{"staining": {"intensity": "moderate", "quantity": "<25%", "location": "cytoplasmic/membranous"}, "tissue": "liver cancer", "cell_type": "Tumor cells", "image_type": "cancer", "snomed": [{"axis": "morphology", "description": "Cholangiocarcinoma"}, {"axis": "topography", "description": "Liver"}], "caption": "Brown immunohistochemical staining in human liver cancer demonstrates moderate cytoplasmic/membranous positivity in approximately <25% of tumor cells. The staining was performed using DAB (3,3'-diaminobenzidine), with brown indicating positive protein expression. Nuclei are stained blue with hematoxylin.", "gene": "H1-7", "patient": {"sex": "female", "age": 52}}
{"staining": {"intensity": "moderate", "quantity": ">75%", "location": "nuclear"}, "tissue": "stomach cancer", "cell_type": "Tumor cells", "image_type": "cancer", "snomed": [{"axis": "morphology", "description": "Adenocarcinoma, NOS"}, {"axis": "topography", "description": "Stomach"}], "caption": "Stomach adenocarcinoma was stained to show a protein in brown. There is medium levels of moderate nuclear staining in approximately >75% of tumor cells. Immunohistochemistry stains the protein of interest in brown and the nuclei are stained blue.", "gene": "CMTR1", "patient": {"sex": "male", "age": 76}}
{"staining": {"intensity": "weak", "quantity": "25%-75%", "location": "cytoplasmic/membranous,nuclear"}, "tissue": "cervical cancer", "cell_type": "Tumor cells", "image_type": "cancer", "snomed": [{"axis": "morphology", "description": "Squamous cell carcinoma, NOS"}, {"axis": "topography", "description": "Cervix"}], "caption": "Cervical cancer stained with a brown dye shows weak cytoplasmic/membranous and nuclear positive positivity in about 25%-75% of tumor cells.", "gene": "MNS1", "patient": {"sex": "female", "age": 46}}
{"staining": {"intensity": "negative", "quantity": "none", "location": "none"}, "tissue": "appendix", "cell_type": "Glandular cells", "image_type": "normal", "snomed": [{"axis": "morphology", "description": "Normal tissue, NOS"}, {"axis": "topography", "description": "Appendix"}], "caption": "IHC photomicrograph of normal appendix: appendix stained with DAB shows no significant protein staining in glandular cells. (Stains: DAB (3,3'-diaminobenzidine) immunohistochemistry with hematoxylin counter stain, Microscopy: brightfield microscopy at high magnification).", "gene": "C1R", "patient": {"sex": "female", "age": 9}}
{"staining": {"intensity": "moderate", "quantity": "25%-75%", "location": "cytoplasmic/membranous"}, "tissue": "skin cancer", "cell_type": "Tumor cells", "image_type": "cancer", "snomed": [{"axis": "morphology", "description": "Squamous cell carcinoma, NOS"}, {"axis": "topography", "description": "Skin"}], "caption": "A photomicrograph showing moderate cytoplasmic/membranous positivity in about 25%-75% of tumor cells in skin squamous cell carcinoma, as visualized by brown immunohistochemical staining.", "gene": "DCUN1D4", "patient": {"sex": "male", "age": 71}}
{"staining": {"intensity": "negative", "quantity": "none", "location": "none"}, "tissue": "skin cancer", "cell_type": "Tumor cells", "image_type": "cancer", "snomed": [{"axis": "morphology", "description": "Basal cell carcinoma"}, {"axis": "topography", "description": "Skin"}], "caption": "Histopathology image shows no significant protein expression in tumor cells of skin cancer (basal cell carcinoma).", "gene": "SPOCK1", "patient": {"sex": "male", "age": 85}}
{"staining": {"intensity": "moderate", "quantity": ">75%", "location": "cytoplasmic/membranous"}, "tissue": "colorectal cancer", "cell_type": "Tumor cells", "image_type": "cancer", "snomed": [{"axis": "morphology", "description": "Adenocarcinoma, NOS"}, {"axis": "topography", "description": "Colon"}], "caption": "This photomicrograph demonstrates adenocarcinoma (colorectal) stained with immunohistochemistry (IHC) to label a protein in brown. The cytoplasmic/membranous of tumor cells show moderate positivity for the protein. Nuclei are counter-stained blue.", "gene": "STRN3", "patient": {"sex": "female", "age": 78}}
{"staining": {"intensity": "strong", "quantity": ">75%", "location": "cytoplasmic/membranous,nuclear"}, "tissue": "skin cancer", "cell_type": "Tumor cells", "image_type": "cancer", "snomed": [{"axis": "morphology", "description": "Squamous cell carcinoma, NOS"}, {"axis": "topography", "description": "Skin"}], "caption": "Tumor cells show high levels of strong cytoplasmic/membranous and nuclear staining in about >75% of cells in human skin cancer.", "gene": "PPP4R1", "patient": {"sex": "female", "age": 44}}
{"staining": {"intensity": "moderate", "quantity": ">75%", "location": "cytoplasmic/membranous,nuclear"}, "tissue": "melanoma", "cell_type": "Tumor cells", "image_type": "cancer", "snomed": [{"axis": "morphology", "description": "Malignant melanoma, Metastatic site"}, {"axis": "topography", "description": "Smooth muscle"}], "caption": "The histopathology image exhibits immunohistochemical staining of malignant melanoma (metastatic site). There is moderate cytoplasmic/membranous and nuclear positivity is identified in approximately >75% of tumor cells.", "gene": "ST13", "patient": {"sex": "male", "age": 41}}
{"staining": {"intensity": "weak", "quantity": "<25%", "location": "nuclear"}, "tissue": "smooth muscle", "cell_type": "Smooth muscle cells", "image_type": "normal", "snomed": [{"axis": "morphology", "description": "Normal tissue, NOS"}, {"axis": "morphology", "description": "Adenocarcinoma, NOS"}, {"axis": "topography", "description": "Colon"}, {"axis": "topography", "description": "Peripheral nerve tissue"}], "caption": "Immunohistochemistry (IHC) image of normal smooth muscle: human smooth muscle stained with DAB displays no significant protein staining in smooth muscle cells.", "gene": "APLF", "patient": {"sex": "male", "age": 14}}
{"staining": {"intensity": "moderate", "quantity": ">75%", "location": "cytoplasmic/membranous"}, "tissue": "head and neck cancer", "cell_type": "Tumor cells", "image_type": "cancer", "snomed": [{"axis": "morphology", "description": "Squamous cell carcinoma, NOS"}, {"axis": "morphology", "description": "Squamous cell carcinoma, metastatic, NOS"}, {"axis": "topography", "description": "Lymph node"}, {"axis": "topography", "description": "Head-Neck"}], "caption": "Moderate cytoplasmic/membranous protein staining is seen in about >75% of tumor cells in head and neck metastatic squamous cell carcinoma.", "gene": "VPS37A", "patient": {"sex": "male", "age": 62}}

### [Instructions to follow]
Copy the listing word for word.

### [Answer for this exercise]
{"staining": {"intensity": "moderate", "quantity": "<25%", "location": "cytoplasmic/membranous"}, "tissue": "liver cancer", "cell_type": "Tumor cells", "image_type": "cancer", "snomed": [{"axis": "morphology", "description": "Cholangiocarcinoma"}, {"axis": "topography", "description": "Liver"}], "caption": "Brown immunohistochemical staining in human liver cancer demonstrates moderate cytoplasmic/membranous positivity in approximately <25% of tumor cells. The staining was performed using DAB (3,3'-diaminobenzidine), with brown indicating positive protein expression. Nuclei are stained blue with hematoxylin.", "gene": "H1-7", "patient": {"sex": "female", "age": 52}}
{"staining": {"intensity": "moderate", "quantity": ">75%", "location": "nuclear"}, "tissue": "stomach cancer", "cell_type": "Tumor cells", "image_type": "cancer", "snomed": [{"axis": "morphology", "description": "Adenocarcinoma, NOS"}, {"axis": "topography", "description": "Stomach"}], "caption": "Stomach adenocarcinoma was stained to show a protein in brown. There is medium levels of moderate nuclear staining in approximately >75% of tumor cells. Immunohistochemistry stains the protein of interest in brown and the nuclei are stained blue.", "gene": "CMTR1", "patient": {"sex": "male", "age": 76}}
{"staining": {"intensity": "weak", "quantity": "25%-75%", "location": "cytoplasmic/membranous,nuclear"}, "tissue": "cervical cancer", "cell_type": "Tumor cells", "image_type": "cancer", "snomed": [{"axis": "morphology", "description": "Squamous cell carcinoma, NOS"}, {"axis": "topography", "description": "Cervix"}], "caption": "Cervical cancer stained with a brown dye shows weak cytoplasmic/membranous and nuclear positive positivity in about 25%-75% of tumor cells.", "gene": "MNS1", "patient": {"sex": "female", "age": 46}}
{"staining": {"intensity": "negative", "quantity": "none", "location": "none"}, "tissue": "appendix", "cell_type": "Glandular cells", "image_type": "normal", "snomed": [{"axis": "morphology", "description": "Normal tissue, NOS"}, {"axis": "topography", "description": "Appendix"}], "caption": "IHC photomicrograph of normal appendix: appendix stained with DAB shows no significant protein staining in glandular cells. (Stains: DAB (3,3'-diaminobenzidine) immunohistochemistry with hematoxylin counter stain, Microscopy: brightfield microscopy at high magnification).", "gene": "C1R", "patient": {"sex": "female", "age": 9}}
{"staining": {"intensity": "moderate", "quantity": "25%-75%", "location": "cytoplasmic/membranous"}, "tissue": "skin cancer", "cell_type": "Tumor cells", "image_type": "cancer", "snomed": [{"axis": "morphology", "description": "Squamous cell carcinoma, NOS"}, {"axis": "topography", "description": "Skin"}], "caption": "A photomicrograph showing moderate cytoplasmic/membranous positivity in about 25%-75% of tumor cells in skin squamous cell carcinoma, as visualized by brown immunohistochemical staining.", "gene": "DCUN1D4", "patient": {"sex": "male", "age": 71}}
{"staining": {"intensity": "negative", "quantity": "none", "location": "none"}, "tissue": "skin cancer", "cell_type": "Tumor cells", "image_type": "cancer", "snomed": [{"axis": "morphology", "description": "Basal cell carcinoma"}, {"axis": "topography", "description": "Skin"}], "caption": "Histopathology image shows no significant protein expression in tumor cells of skin cancer (basal cell carcinoma).", "gene": "SPOCK1", "patient": {"sex": "male", "age": 85}}
{"staining": {"intensity": "moderate", "quantity": ">75%", "location": "cytoplasmic/membranous"}, "tissue": "colorectal cancer", "cell_type": "Tumor cells", "image_type": "cancer", "snomed": [{"axis": "morphology", "description": "Adenocarcinoma, NOS"}, {"axis": "topography", "description": "Colon"}], "caption": "This photomicrograph demonstrates adenocarcinoma (colorectal) stained with immunohistochemistry (IHC) to label a protein in brown. The cytoplasmic/membranous of tumor cells show moderate positivity for the protein. Nuclei are counter-stained blue.", "gene": "STRN3", "patient": {"sex": "female", "age": 78}}
{"staining": {"intensity": "strong", "quantity": ">75%", "location": "cytoplasmic/membranous,nuclear"}, "tissue": "skin cancer", "cell_type": "Tumor cells", "image_type": "cancer", "snomed": [{"axis": "morphology", "description": "Squamous cell carcinoma, NOS"}, {"axis": "topography", "description": "Skin"}], "caption": "Tumor cells show high levels of strong cytoplasmic/membranous and nuclear staining in about >75% of cells in human skin cancer.", "gene": "PPP4R1", "patient": {"sex": "female", "age": 44}}
{"staining": {"intensity": "moderate", "quantity": ">75%", "location": "cytoplasmic/membranous,nuclear"}, "tissue": "melanoma", "cell_type": "Tumor cells", "image_type": "cancer", "snomed": [{"axis": "morphology", "description": "Malignant melanoma, Metastatic site"}, {"axis": "topography", "description": "Smooth muscle"}], "caption": "The histopathology image exhibits immunohistochemical staining of malignant melanoma (metastatic site). There is moderate cytoplasmic/membranous and nuclear positivity is identified in approximately >75% of tumor cells.", "gene": "ST13", "patient": {"sex": "male", "age": 41}}
{"staining": {"intensity": "weak", "quantity": "<25%", "location": "nuclear"}, "tissue": "smooth muscle", "cell_type": "Smooth muscle cells", "image_type": "normal", "snomed": [{"axis": "morphology", "description": "Normal tissue, NOS"}, {"axis": "morphology", "description": "Adenocarcinoma, NOS"}, {"axis": "topography", "description": "Colon"}, {"axis": "topography", "description": "Peripheral nerve tissue"}], "caption": "Immunohistochemistry (IHC) image of normal smooth muscle: human smooth muscle stained with DAB displays no significant protein staining in smooth muscle cells.", "gene": "APLF", "patient": {"sex": "male", "age": 14}}
{"staining": {"intensity": "moderate", "quantity": ">75%", "location": "cytoplasmic/membranous"}, "tissue": "head and neck cancer", "cell_type": "Tumor cells", "image_type": "cancer", "snomed": [{"axis": "morphology", "description": "Squamous cell carcinoma, NOS"}, {"axis": "morphology", "description": "Squamous cell carcinoma, metastatic, NOS"}, {"axis": "topography", "description": "Lymph node"}, {"axis": "topography", "description": "Head-Neck"}], "caption": "Moderate cytoplasmic/membranous protein staining is seen in about >75% of tumor cells in head and neck metastatic squamous cell carcinoma.", "gene": "VPS37A", "patient": {"sex": "male", "age": 62}}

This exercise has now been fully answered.